>> START DATA TO PROCESS
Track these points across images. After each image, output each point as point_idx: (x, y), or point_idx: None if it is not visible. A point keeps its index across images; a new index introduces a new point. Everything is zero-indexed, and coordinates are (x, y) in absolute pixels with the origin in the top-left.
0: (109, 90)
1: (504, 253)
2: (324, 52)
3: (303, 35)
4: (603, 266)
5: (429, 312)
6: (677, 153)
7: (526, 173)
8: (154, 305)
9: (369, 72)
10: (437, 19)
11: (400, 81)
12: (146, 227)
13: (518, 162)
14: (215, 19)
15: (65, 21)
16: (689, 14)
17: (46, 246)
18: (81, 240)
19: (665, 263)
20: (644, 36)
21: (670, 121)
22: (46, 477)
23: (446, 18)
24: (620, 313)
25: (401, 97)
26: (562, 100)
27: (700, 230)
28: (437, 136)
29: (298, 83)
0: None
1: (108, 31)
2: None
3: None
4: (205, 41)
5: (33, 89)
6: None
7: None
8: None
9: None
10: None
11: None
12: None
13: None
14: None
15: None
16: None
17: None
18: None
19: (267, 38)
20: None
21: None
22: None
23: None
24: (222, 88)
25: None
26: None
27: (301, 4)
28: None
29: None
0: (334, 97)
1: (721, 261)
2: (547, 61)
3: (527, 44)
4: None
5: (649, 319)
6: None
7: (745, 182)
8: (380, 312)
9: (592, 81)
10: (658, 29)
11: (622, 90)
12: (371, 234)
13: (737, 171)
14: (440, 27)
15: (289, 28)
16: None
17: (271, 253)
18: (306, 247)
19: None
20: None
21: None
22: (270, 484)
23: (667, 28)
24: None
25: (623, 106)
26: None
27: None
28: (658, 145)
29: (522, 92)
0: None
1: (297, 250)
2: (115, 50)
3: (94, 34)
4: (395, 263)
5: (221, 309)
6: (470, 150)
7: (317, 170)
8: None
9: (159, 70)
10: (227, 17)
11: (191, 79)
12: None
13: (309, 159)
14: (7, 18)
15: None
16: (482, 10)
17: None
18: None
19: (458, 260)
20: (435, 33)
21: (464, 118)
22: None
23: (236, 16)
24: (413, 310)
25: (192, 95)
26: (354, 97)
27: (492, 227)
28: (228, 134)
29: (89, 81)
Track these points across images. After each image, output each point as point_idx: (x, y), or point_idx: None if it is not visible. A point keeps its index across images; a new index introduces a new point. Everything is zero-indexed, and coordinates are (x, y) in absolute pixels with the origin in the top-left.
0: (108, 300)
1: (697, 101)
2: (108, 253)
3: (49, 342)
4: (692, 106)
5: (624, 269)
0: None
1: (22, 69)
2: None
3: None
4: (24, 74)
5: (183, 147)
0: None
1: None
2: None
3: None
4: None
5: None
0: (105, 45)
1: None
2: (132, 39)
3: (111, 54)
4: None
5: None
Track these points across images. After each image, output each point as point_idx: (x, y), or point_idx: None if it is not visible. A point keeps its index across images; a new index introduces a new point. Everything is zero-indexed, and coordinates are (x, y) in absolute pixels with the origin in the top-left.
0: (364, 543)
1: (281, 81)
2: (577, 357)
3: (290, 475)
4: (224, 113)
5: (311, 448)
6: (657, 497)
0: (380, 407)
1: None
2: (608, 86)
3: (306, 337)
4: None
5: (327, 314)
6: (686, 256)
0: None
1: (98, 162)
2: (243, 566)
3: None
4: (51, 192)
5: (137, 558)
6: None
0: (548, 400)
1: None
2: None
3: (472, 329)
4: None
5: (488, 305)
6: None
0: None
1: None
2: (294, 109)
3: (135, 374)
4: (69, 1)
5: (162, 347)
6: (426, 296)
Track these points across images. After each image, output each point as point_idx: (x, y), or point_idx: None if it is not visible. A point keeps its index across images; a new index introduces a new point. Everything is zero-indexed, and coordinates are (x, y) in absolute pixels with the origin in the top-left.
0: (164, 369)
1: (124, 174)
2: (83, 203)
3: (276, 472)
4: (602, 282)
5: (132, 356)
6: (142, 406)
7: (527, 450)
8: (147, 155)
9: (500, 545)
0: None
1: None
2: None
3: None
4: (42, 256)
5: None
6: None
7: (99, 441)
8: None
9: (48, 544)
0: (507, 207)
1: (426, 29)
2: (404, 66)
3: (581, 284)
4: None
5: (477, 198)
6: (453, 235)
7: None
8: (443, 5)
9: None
>> END DATA TO PROCESS
§ INSTRUCTIONS TO FOLLOW:
Starting with the first line of the items and going on through the line with "21: (670, 121)", write those lines out again, swapping "absolute pixels" for "absolute pixel units" and leaving everything else unchanged.

§ TASK SOLUTION:
Track these points across images. After each image, output each point as point_idx: (x, y), or point_idx: None if it is not visible. A point keeps its index across images; a new index introduces a new point. Everything is zero-indexed, and coordinates are (x, y) in absolute pixel units with the origin in the top-left.
0: (109, 90)
1: (504, 253)
2: (324, 52)
3: (303, 35)
4: (603, 266)
5: (429, 312)
6: (677, 153)
7: (526, 173)
8: (154, 305)
9: (369, 72)
10: (437, 19)
11: (400, 81)
12: (146, 227)
13: (518, 162)
14: (215, 19)
15: (65, 21)
16: (689, 14)
17: (46, 246)
18: (81, 240)
19: (665, 263)
20: (644, 36)
21: (670, 121)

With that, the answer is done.